* [WHAT THIS TASK INVOLVES]:
Of the lines below, copy those that hold the word "size".

(PROVIDED RECORDS Opens)

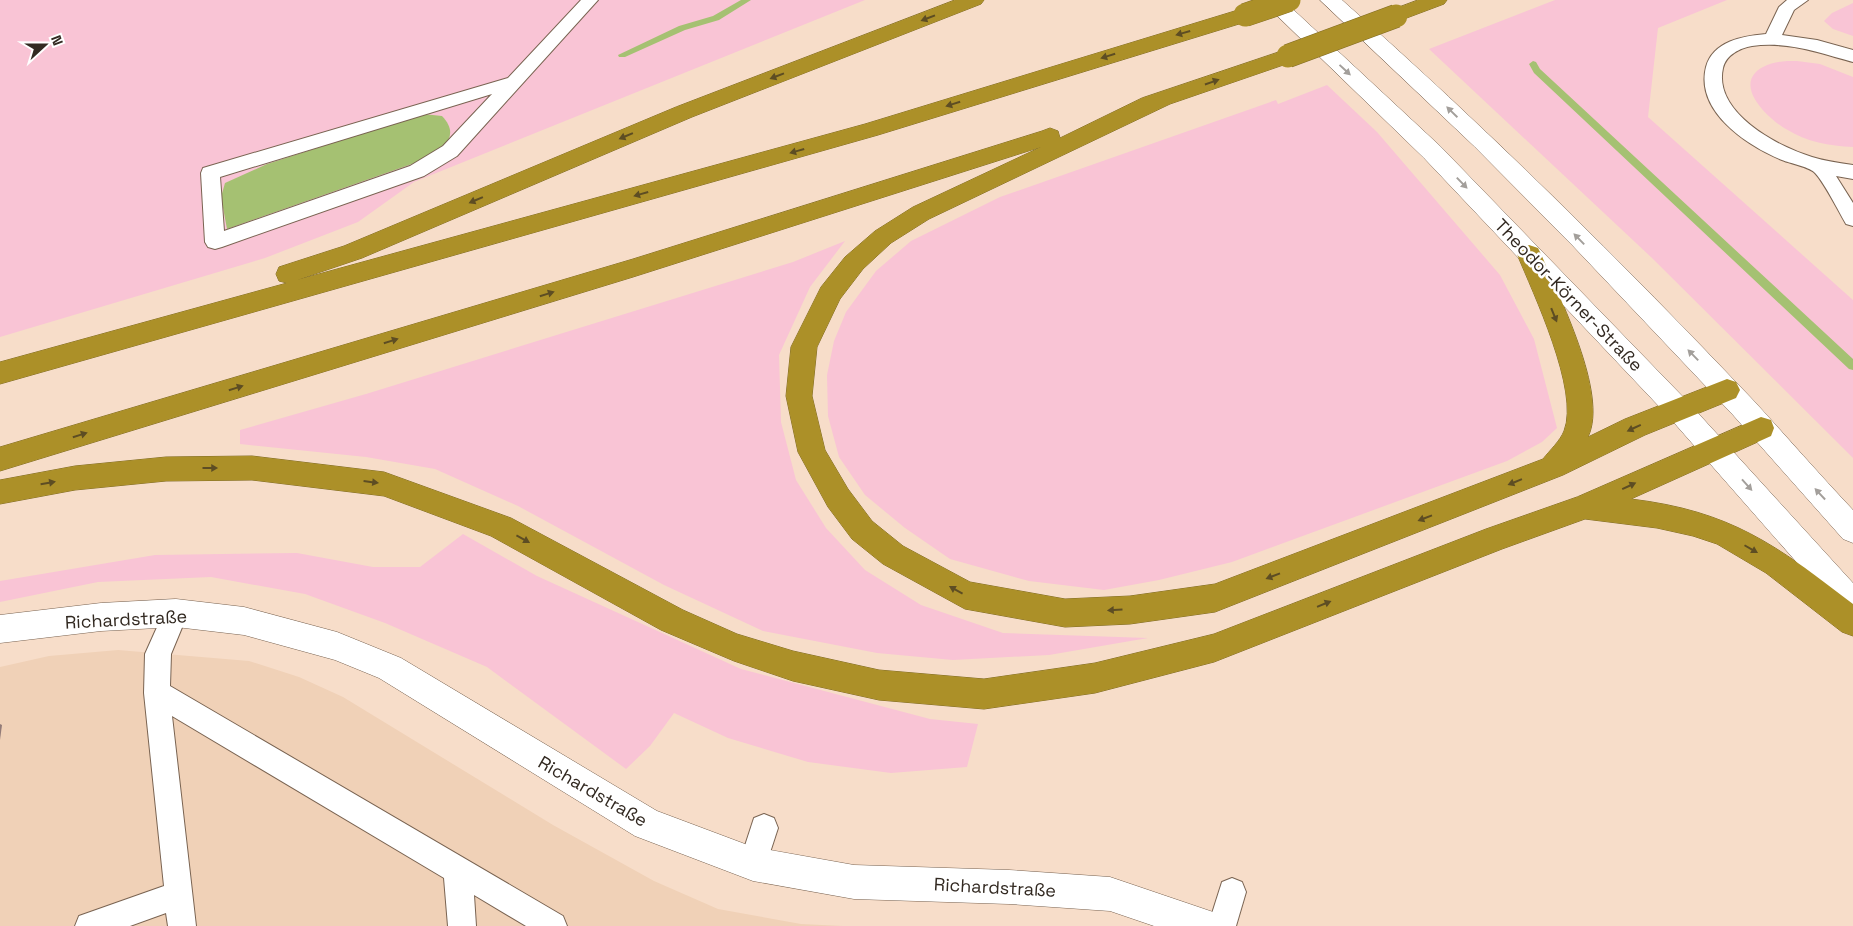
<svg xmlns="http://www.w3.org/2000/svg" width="1853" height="926" viewBox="0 0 1853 926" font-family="'Space Grotesk',sans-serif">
<rect width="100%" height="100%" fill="#f7ddc9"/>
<path fill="#f0d1b7" d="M118 650 249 661 299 677 343 697 553 825 654 881 718 909 801 924 843 926H0V667L49 656Z"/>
<g fill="#f9c4d5">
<path d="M0 0H865L414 182 358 222 265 258 0 337Z"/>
<path d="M1555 0H1727L1658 28 1648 117 1853 300V458L1652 258 1429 49Z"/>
<path d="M1853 3V36L1833 29 1824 21 1832 13Z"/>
<path d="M1797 61 1820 64 1853 77V147C1829 146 1807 142 1786 129 1768 119 1731 84 1763 67 1774 61 1785 61 1797 61Z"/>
<path d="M1327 85 1377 132 1500 275 1534 339 1557 428 1542 442 1507 461 1232 562 1159 580 1104 590 1029 581 950 559 905 528 865 495 839 457 828 416 827 375 834 341 846 312 876 271 911 241 1000 197 1276 100 1278 104Z"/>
<path d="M845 241 810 287 779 355 781 422 796 480 826 528 865 570 921 605 1003 633 1148 638 1049 655 953 660 877 653 763 631 664 585 518 506 435 469 366 457 240 444V430L366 394 793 262Z"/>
<path d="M463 534 537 576 741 669 930 719 978 724 967 767 891 773 808 762 728 738 674 713 650 746 626 769 487 667 385 623 305 594 211 577 98 582 0 602V581L155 555 297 553 373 567H420Z"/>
</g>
<path fill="#a5c172" d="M423 114 442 116C460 135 445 147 429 158L227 229 221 197 225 183 267 164Z"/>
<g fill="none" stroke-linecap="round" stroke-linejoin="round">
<g fill="#a5c172" fill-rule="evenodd">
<path d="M741 0H751L719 20 685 30 625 57H619L618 55 679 26 713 16Z"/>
<path d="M1533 61 1536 62 1540 69 1853 359V370L1849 369 1534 73 1529 64Z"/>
</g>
<defs>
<g id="service">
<path d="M581 0H598L457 156 424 176 222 247 215 249 208 247 205 242 201 173 203 168 508 78ZM492 94 443 146 410 166 224 231 220 177Z"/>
<path d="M1787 0H1808L1794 10 1782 35 1817 40 1853 50V62C1819 53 1788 41 1752 46 1740 48 1726 55 1723 68 1713 112 1776 146 1812 157 1825 161 1839 163 1853 165V179L1836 176 1853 203V226L1846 224C1839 212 1823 180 1814 172 1809 167 1789 163 1782 160 1746 145 1695 111 1706 67 1713 41 1743 36 1766 34L1779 7Z"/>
<path d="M176 602 185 605 188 613 171 654 170 686 563 916 567 926H526L474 895 476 926H448L444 878 172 716 196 926H168L166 913 130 926H75L79 916 164 886 144 693 145 654 167 605Z"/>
<path d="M764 814 774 818 778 828 763 874 753 878 743 874 739 864 754 818Z"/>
<path d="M1232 878 1242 882 1246 892 1236 926H1208L1222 882Z"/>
</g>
<path id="minor" d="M176 599 244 607 337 632 401 658 657 811 753 847 854 865 1009 870 1110 877 1219 914 1224 926H1154L1110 911 1009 904 854 899 753 881 635 836 379 678 335 660 244 635 176 627 101 631 0 643V615L101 603Z"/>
<g id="secondary">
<path d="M1261 0H1283L1440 146 1687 401 1853 583V618L1842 614 1669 417 1424 158Z"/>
<path d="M1320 0H1342C1486 127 1622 262 1754 401 1787 437 1819 474 1853 510V543L1843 539 1733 415 1573 246 1475 147Z"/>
</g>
<g id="motorway">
<path d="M955 0H984L981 4 692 117 362 258 297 280 865 124 1238 10 1245 9 1252 10 1255 15 1252 20 878 135 0 384V362L287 283 279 281 276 274 279 267 344 246 676 107Z"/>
<path d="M1418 0H1447L1444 4 1396 22 1389 21 1386 16 1389 11Z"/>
<path d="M1288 49 1295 51 1298 56 1295 61 1170 104 929 219 891 243 863 269 840 299 817 347 812 396 825 450 848 489 872 521 903 546 970 582 1065 599 1130 596 1215 584 1543 459C1550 450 1560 441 1564 431 1580 391 1533 293 1517 254L1520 248 1529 245 1538 248 1541 254C1558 295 1609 394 1588 437L1625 419 1727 379 1736 382 1740 390 1736 398 1645 435 1563 475 1215 612 1130 624 1065 627 965 609 883 564 852 539 828 507 798 452 786 396 791 347 821 287 845 257 875 231 913 207 1041 147 633 277 0 471V447L633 259 1042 131 1050 128 1058 131 1060 138 1142 98Z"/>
<path d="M1761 417 1771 420 1774 428 1771 436 1631 499C1731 511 1776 545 1853 604V636L1842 632 1766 573 1717 544 1693 536 1657 528 1585 519 1502 549 1214 662 1095 693 984 709 879 700 793 681 734 661 661 630 491 536 384 496 252 480 166 481 75 490 0 504V480L75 466 166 457 252 456 384 472 511 518 683 610 737 634 793 651 879 670 984 679 1095 663 1214 634 1486 529 1577 497Z"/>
</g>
</defs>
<use href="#service" stroke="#796351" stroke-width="2"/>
<use href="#minor" stroke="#796351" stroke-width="1"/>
<use href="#secondary" stroke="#796351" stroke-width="1"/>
<use href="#motorway" stroke="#816c26" stroke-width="1"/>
<use href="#service" fill="#fff" fill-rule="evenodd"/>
<use href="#minor" fill="#fff" fill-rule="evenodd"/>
<use href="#secondary" fill="#fff" fill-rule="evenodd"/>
<use href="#motorway" fill="#ac9028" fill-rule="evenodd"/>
<defs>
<g id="motorway-bridge">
<path d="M1245 15 1289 0"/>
<path d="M1288 56 1396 16"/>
</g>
</defs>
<use href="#motorway-bridge" stroke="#816c26" stroke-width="24" stroke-linecap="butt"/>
<use href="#motorway-bridge" stroke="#ac9028" stroke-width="23"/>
</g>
<path fill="#927b78" d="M0 724 2 725 0 740Z"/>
<defs><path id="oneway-solid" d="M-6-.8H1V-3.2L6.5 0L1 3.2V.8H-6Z" transform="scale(1.25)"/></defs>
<g fill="#5d4d23">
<use href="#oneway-solid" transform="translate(928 18) rotate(159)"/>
<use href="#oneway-solid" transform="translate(1183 33) rotate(164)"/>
<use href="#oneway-solid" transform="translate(1108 56) rotate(163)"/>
<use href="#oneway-solid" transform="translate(777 76) rotate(159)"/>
<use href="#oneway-solid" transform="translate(1212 82) rotate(-19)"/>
<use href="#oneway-solid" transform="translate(953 104) rotate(163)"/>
<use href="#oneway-solid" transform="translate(626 136) rotate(157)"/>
<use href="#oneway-solid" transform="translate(797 151) rotate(164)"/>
<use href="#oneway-solid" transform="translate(641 194) rotate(164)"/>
<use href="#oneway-solid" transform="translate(476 200) rotate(157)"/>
<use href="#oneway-solid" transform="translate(547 294) rotate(-17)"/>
<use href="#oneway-solid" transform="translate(1554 315) rotate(68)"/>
<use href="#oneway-solid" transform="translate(391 341) rotate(-17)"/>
<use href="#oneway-solid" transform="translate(236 388) rotate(-17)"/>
<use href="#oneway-solid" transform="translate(1634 428) rotate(155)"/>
<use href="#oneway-solid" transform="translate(80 435) rotate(-17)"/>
<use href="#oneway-solid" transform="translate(210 468)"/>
<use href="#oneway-solid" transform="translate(371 482) rotate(7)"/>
<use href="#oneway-solid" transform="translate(1515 482) rotate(158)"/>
<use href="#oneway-solid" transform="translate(48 483) rotate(-10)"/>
<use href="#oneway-solid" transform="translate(1629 486) rotate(-25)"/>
<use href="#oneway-solid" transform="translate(1425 518) rotate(159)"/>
<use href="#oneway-solid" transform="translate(523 539) rotate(29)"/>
<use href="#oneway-solid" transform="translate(1751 549) rotate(30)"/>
<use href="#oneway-solid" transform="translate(1273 576) rotate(159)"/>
<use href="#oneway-solid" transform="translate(956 590) rotate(-151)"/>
<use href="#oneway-solid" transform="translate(1324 604) rotate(-22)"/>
<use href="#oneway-solid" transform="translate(1115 610) rotate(177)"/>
</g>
<g fill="#a39f9b">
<use href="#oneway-solid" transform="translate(1345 70) rotate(43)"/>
<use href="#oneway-solid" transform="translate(1452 112) rotate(-136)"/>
<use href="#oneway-solid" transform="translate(1462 183) rotate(46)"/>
<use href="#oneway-solid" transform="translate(1579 239) rotate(-134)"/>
<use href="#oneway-solid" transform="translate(1693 355) rotate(-134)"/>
<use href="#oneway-solid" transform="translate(1747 485) rotate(48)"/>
<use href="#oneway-solid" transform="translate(1820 494) rotate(-133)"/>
</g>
<g text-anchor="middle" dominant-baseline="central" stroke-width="5" stroke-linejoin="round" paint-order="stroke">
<g font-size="18" fill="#322921" stroke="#fff">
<text transform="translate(1569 295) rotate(46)">Theodor-Körner-Straße</text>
<text transform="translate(126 619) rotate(-3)">Richardstraße</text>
<text transform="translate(593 791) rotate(30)">Richardstraße</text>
<text transform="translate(995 887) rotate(3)">Richardstraße</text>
</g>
</g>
<g transform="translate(45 45) rotate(69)" stroke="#ffffff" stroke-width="4" paint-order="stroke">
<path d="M0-4L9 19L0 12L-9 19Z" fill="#322921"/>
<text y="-8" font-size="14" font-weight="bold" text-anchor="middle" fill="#322921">N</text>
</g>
</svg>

(PROVIDED RECORDS Closes)

* [RESPONSE TO THIS EXERCISE]:
<g font-size="18" fill="#322921" stroke="#fff">
<text y="-8" font-size="14" font-weight="bold" text-anchor="middle" fill="#322921">N</text>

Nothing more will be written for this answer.